Life insurance provider Lincoln National Corp. has agreed to acquire insurer Jefferson-Pilot Corp. for about $7.5 billion in cash and stock in a deal that will create one of the country’s biggest public life insurance companies.
The deal would combine Lincoln’s strengths in life and annuities products with Jefferson Pilot’s sizable presence in fixed and variable universal life and fixed annuities, including equity-indexed annuities and other insurance. The companies said the deal will make Lincoln National the top-ranked seller of universal life product sales, as well as a leading player in group disability sales and retirement plan assets.

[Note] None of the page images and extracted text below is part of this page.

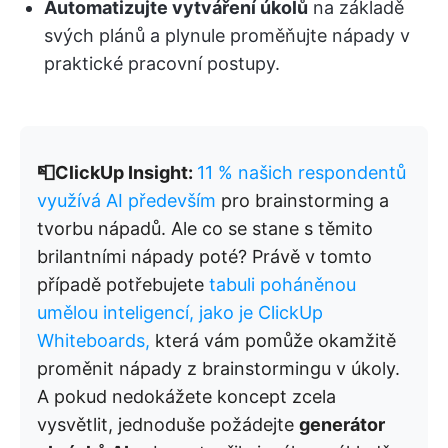
Automatizujte vytváření úkolů
na základě
svých plánů a plynule proměňujte nápady v
praktické pracovní postupy.
📮ClickUp Insight:
11 % našich respondentů
využívá AI především
pro brainstorming a
tvorbu nápadů. Ale co se stane s těmito
brilantními nápady poté? Právě v tomto
případě potřebujete
tabuli poháněnou
umělou inteligencí, jako je ClickUp
Whiteboards,
která vám pomůže okamžitě
proměnit nápady z brainstormingu v úkoly.
A pokud nedokážete koncept zcela
vysvětlit, jednoduše požádejte
generátor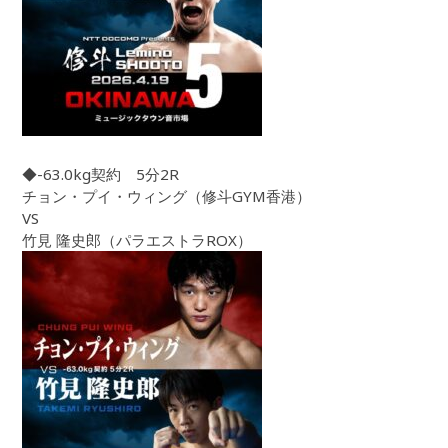
◆-63.0kg契約 5分2R
チョン・プイ・ウィング（修斗GYM香港）
VS
竹見 隆史郎（パラエストラROX）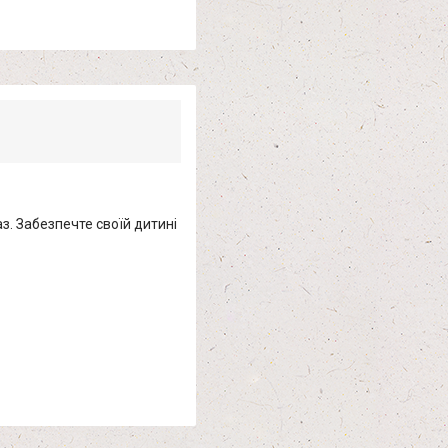
з. Забезпечте своїй дитині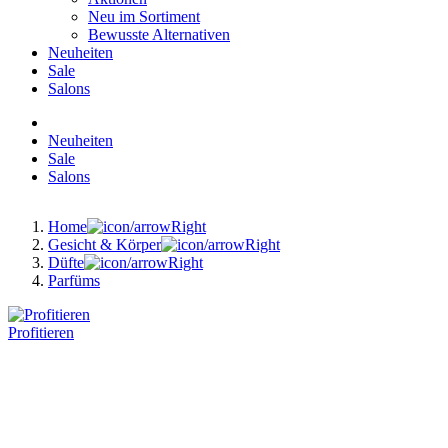
Neu im Sortiment
Bewusste Alternativen
Neuheiten
Sale
Salons
Neuheiten
Sale
Salons
Home
Gesicht & Körper
Düfte
Parfüms
Profitieren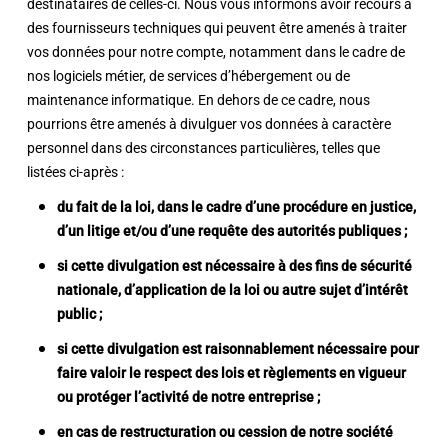
destinataires de celles-ci. Nous vous informons avoir recours à
des fournisseurs techniques qui peuvent être amenés à traiter
vos données pour notre compte, notamment dans le cadre de
nos logiciels métier, de services d’hébergement ou de
maintenance informatique. En dehors de ce cadre, nous
pourrions être amenés à divulguer vos données à caractère
personnel dans des circonstances particulières, telles que
listées ci-après :
du fait de la loi, dans le cadre d’une procédure en justice,
d’un litige et/ou d’une requête des autorités publiques ;
si cette divulgation est nécessaire à des fins de sécurité
nationale, d’application de la loi ou autre sujet d’intérêt
public ;
si cette divulgation est raisonnablement nécessaire pour
faire valoir le respect des lois et règlements en vigueur
ou protéger l’activité de notre entreprise ;
en cas de restructuration ou cession de notre société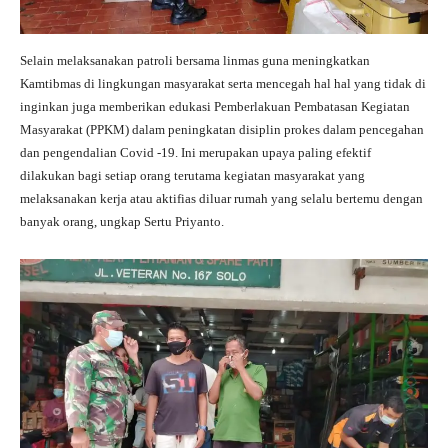
Selain melaksanakan patroli bersama linmas guna meningkatkan
Kamtibmas di lingkungan masyarakat serta mencegah hal hal yang tidak di
inginkan juga memberikan edukasi Pemberlakuan Pembatasan Kegiatan
Masyarakat (PPKM) dalam peningkatan disiplin prokes dalam pencegahan
dan pengendalian Covid -19. Ini merupakan upaya paling efektif
dilakukan bagi setiap orang terutama kegiatan masyarakat yang
melaksanakan kerja atau aktifias diluar rumah yang selalu bertemu dengan
banyak orang, ungkap Sertu Priyanto.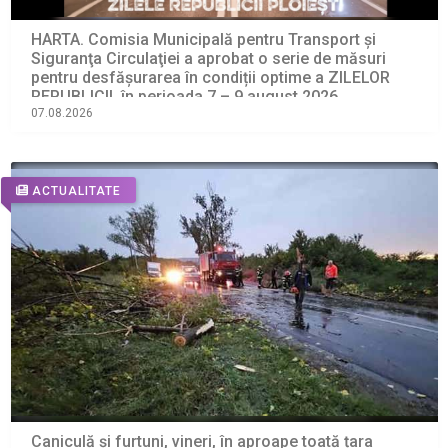
HARTA. Comisia Municipală pentru Transport şi
Siguranţa Circulaţiei a aprobat o serie de măsuri
pentru desfășurarea în condiții optime a ZILELOR
REPUBLICII, în perioada 7 – 9 august 2026
07.08.2026
ACTUALITATE
Caniculă și furtuni, vineri, în aproape toată țara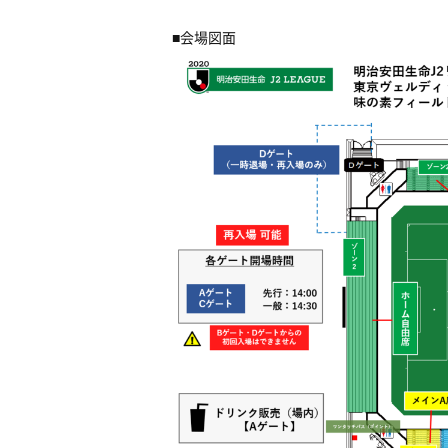
■会場図面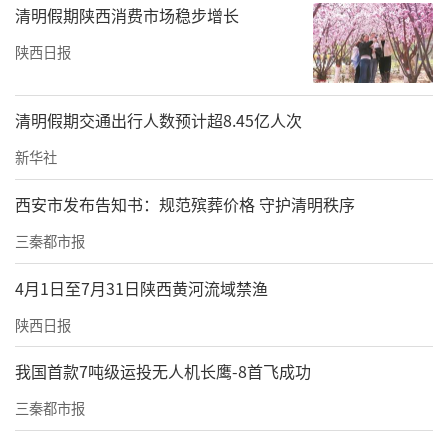
清明假期陕西消费市场稳步增长
陕西日报
清明假期交通出行人数预计超8.45亿人次
新华社
西安市发布告知书：规范殡葬价格 守护清明秩序
三秦都市报
4月1日至7月31日陕西黄河流域禁渔
陕西日报
我国首款7吨级运投无人机长鹰-8首飞成功
三秦都市报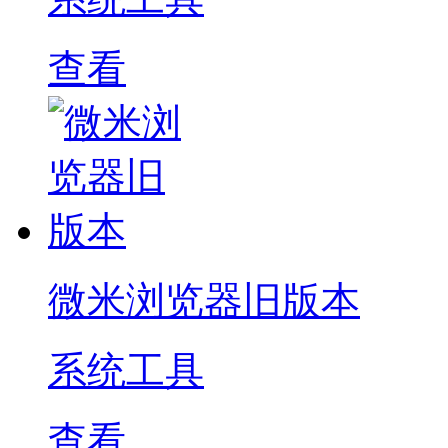
查看
微米浏览器旧版本
系统工具
查看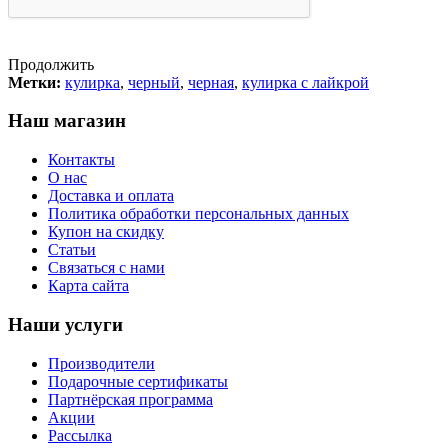
Продолжить
Метки:
кулирка
,
черный
,
черная
,
кулирка с лайкрой
Наш магазин
Контакты
О нас
Доставка и оплата
Политика обработки персональных данных
Купон на скидку
Статьи
Связаться с нами
Карта сайта
Наши услуги
Производители
Подарочные сертификаты
Партнёрская программа
Акции
Рассылка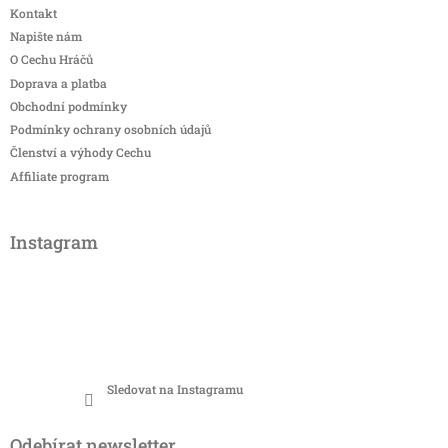
Kontakt
Napište nám
O Cechu Hráčů
Doprava a platba
Obchodní podmínky
Podmínky ochrany osobních údajů
Členství a výhody Cechu
Affiliate program
Instagram
Sledovat na Instagramu
Odebírat newsletter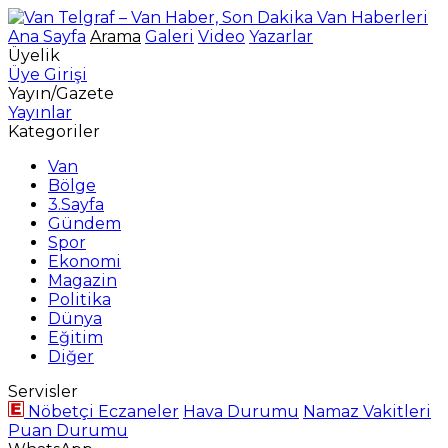
Ana Sayfa
Arama
Galeri
Video
Yazarlar
Üyelik
Üye Girişi
Yayın/Gazete
Yayınlar
Kategoriler
Van
Bölge
3.Sayfa
Gündem
Spor
Ekonomi
Magazin
Politika
Dünya
Eğitim
Diğer
Servisler
Nöbetçi Eczaneler
Hava Durumu
Namaz Vakitleri
Puan Durumu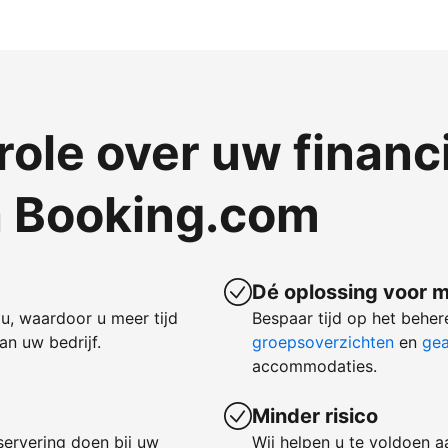
ole over uw financ
a Booking.com
Dé oplossing voor m
u, waardoor u meer tijd
Bespaar tijd op het behe
n uw bedrijf.
groepsoverzichten
en
gea
accommodaties.
Minder risico
servering doen bij uw
Wij helpen u te voldoen a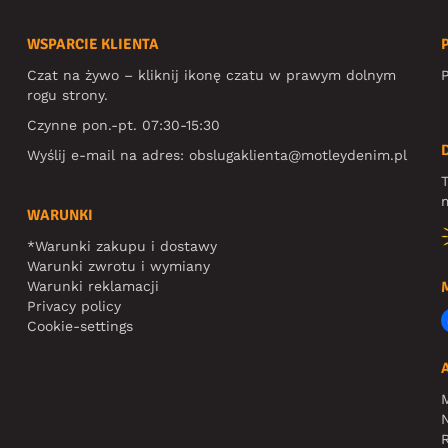
WSPARCIE KLIENTA
Czat na żywo – kliknij ikonę czatu w prawym dolnym
P
rogu strony.
Czynne pon.-pt. 07:30-15:30
Wyślij e-mail na adres:
obslugaklienta@motleydenim.pl
T
m
WARUNKI
*Warunki zakupu i dostawy
Warunki zwrotu i wymiany
Warunki reklamacji
Privacy policy
Cookie-settings
N
R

Lincoln National Chief Executive Officer and Chairman Jon Boscia will serve as chairman and CEO of the newly combined company, while Jefferson Pilot CEO Dennis Glass will serve as president and chief operating officer and as a member of the board.
The 15-member board of directors of the combined company will comprise eight Lincoln members and seven Jefferson Pilot members. Jefferson Pilot shareholders will own roughly 39 percent of the combined company.
Under terms of the deal, Jefferson Pilot shareholders will receive 1.0906 Lincoln shares, a cash payment or a combination of shares and cash valued at $55.48 for each Jefferson Pilot share they own.
The combination offer represents an 9.2 percent premium over Jefferson’s Friday closing price of $50.79 on the New York Stock Exchange.
Jefferson Pilot shares rose $3.71, or 7.3 percent, to $54.50 in premarket trading, while Lincoln National shares added $1.27, or 2.5 percent, to $52.
The deal is expected to close in next year’s first quarter, pending shareholder approval on both sides and other customary conditions.